Однако в тоталитарной Британии из фильма Вачовски всё оказалось немного сложнее. С самого начала «Вендетты» мы мало узнаём о народе, но зато куда больше о его правителях. Несмотря на то что эти правители давно и прочно установили полный контроль над обществом и способны мгновенно отреагировать на любое нарушение дисциплины, появление реинкарнации Гая Фокса их сильно беспокоит. В действиях смелого одиночки сразу же опознаётся угроза национальной безопасности, и диктатор объявляет спецоперацию по его ликвидации. В штаб этой операции входит вся правящая верхушка, а «отец нации» лично курирует его работу.

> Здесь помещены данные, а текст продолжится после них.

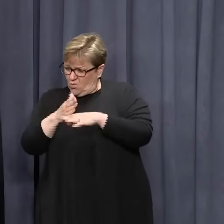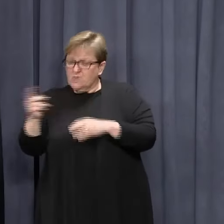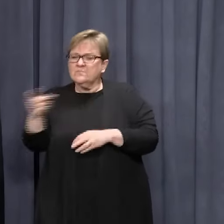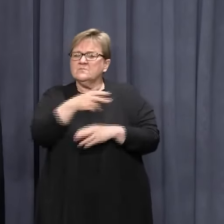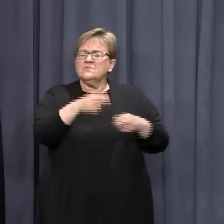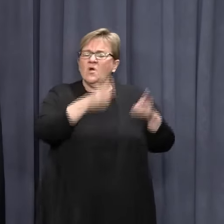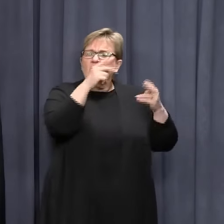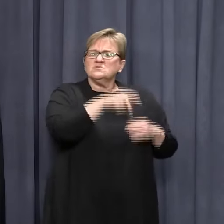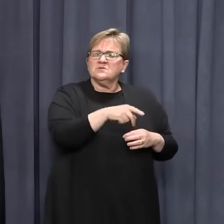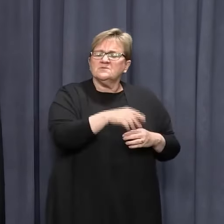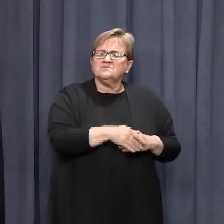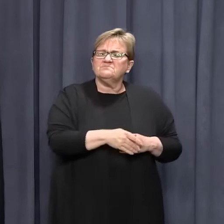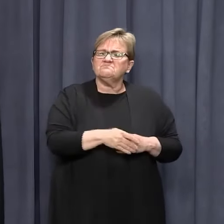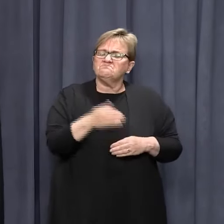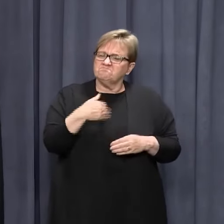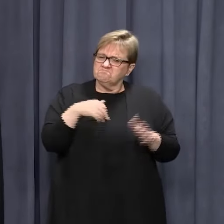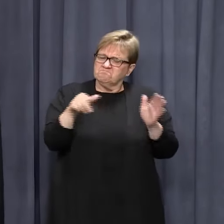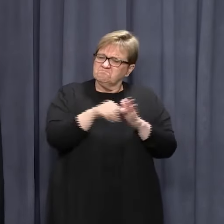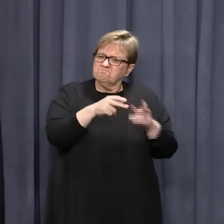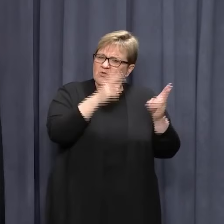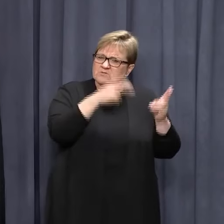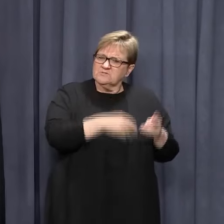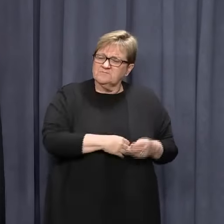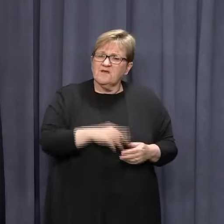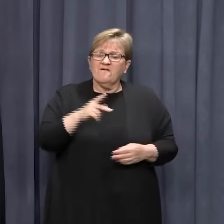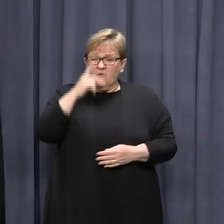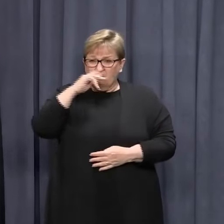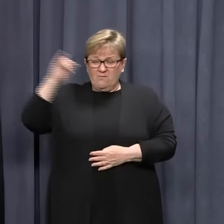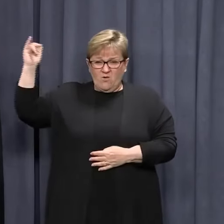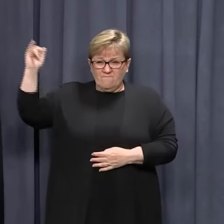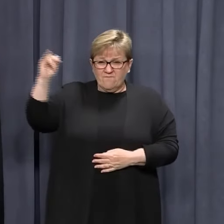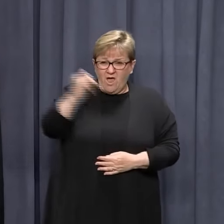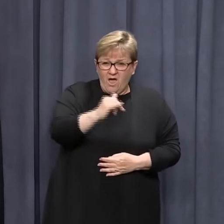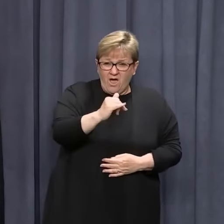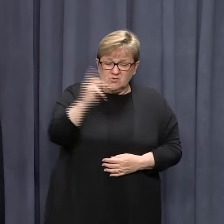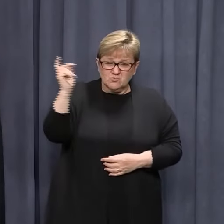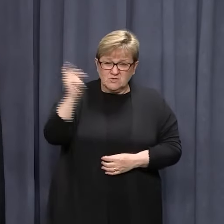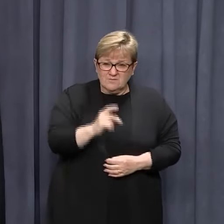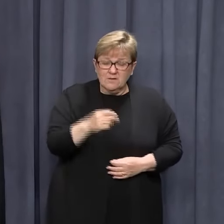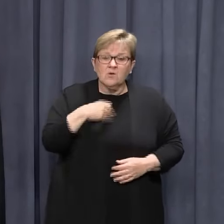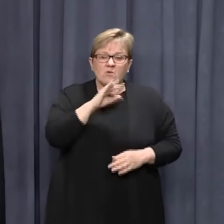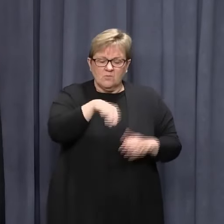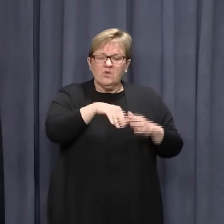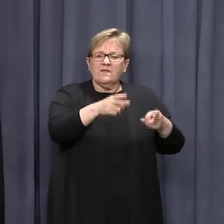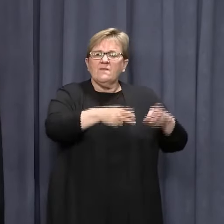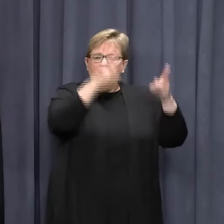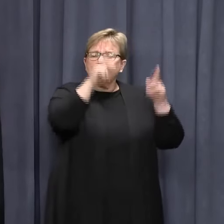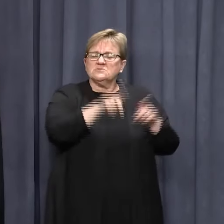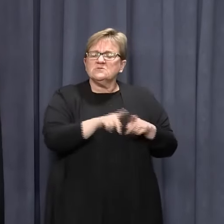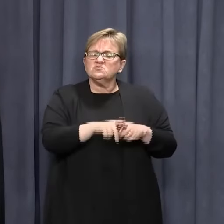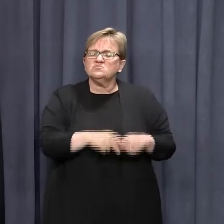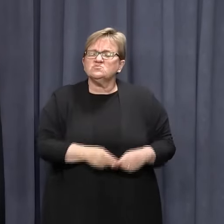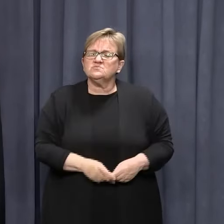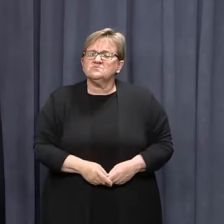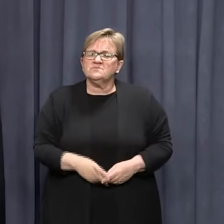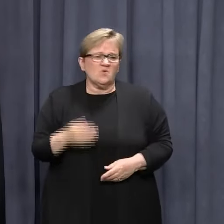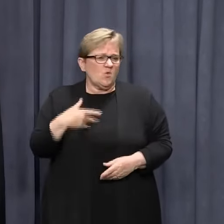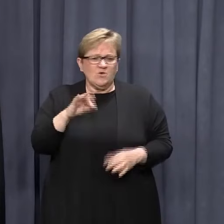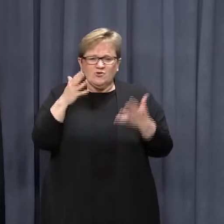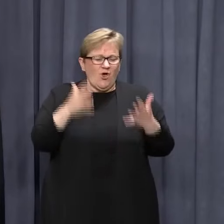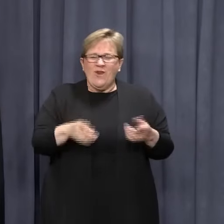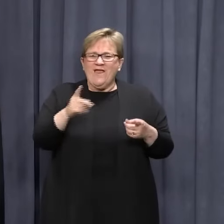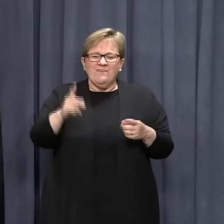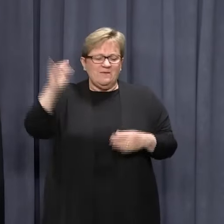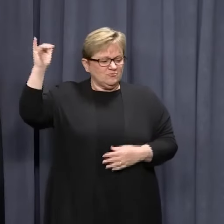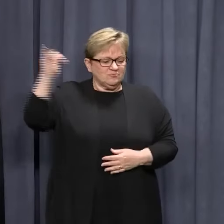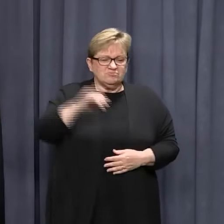in sort of apartments or the like. We put them in hotels. For flight crew coming in, we put them all in a hotel. We didn't allow them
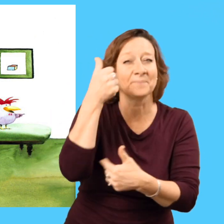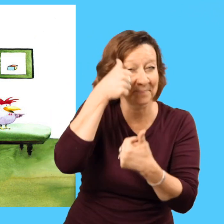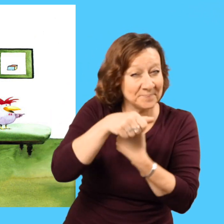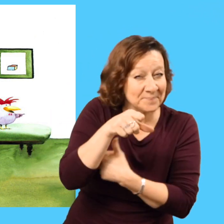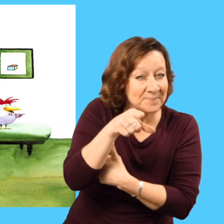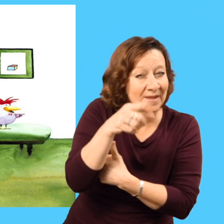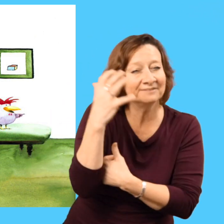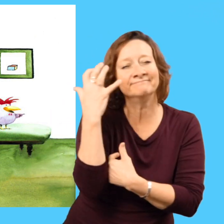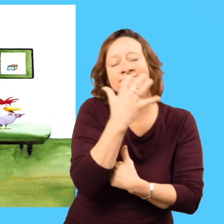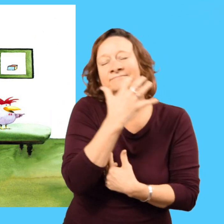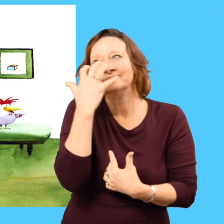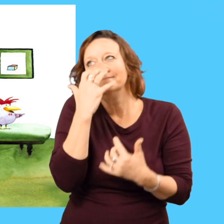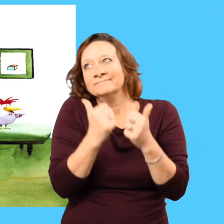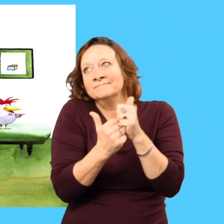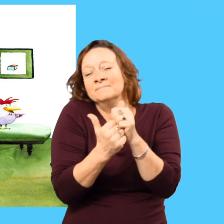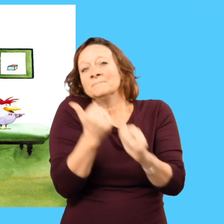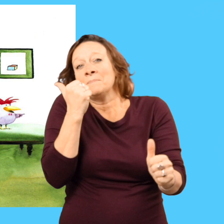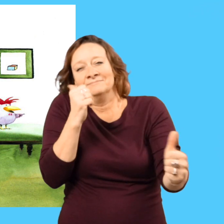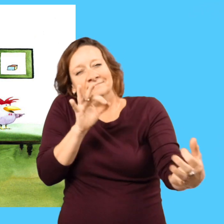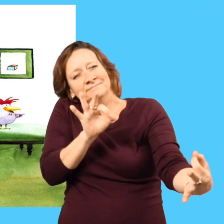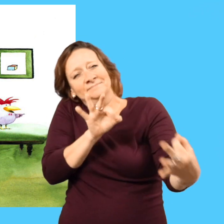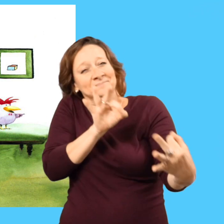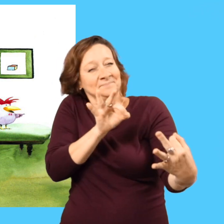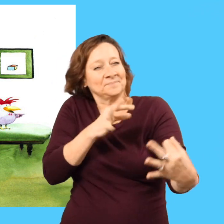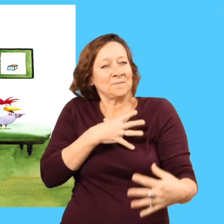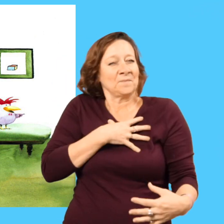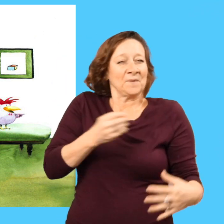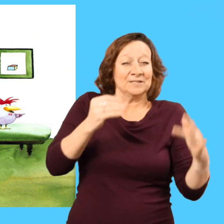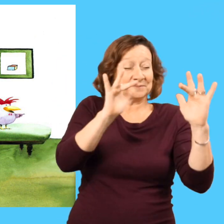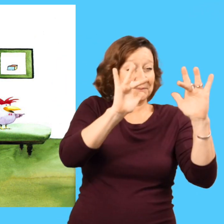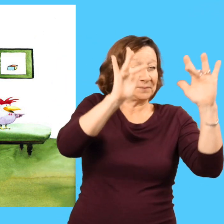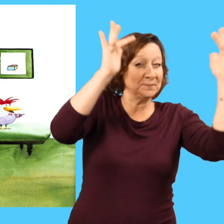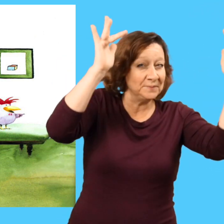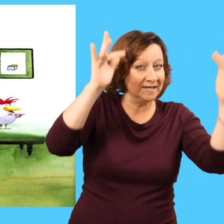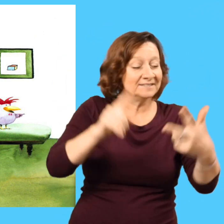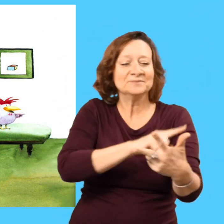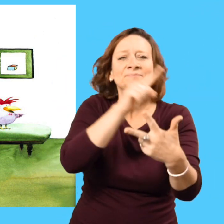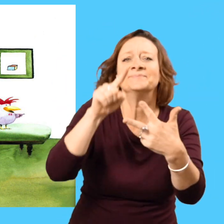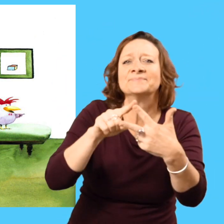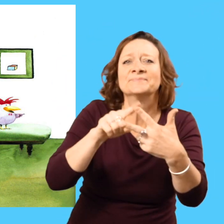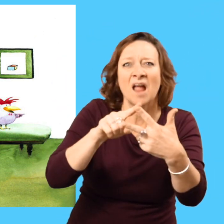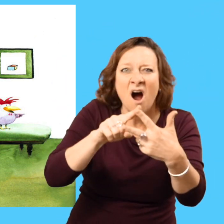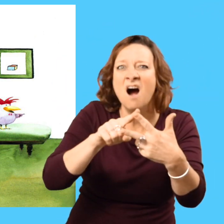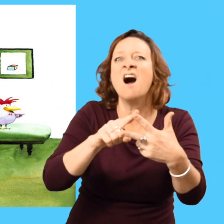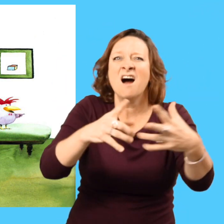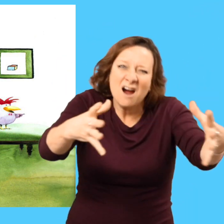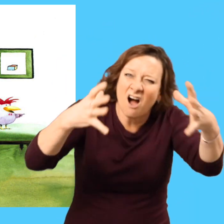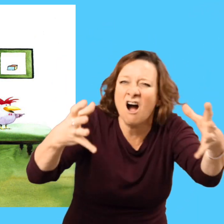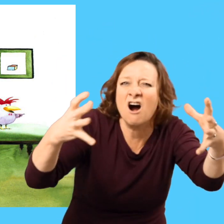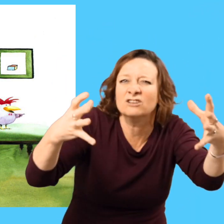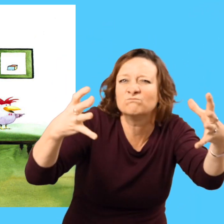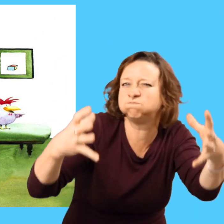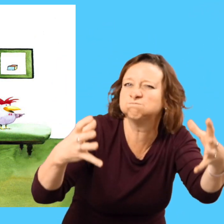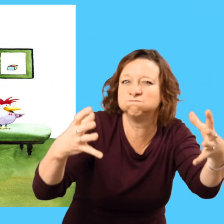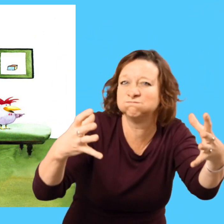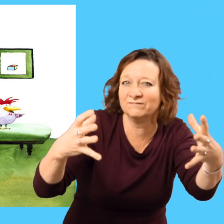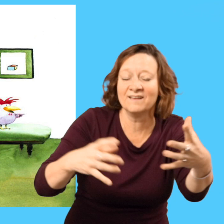them? The first, the most perfect shimmering white. The second, the biggest egg.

Поймать и обезвредить экстремиста должен вдумчивый полицейский инспектор Финч. Он немедленно начинает расследование, которое шаг за шагом обнажает подлинное содержание каждой новой акции человека в маске. Пытаясь разгадать личность преступника, Финч удивительным образом вместо этого разгадывает природу самого правящего режима. Улики против террориста превращаются в улики против государства, и за неуязвимостью «Гая Фокса» инспектор постепенно обнаруживает все слабые стороны системы, которой служит сам. В тот момент, когда Финч начинает понимать, кто именно может скрываться под маской, это уже совсем неважно – ведь главным результатом его расследования явилось эмпирическое и беспощадное понимание неизбежности революции.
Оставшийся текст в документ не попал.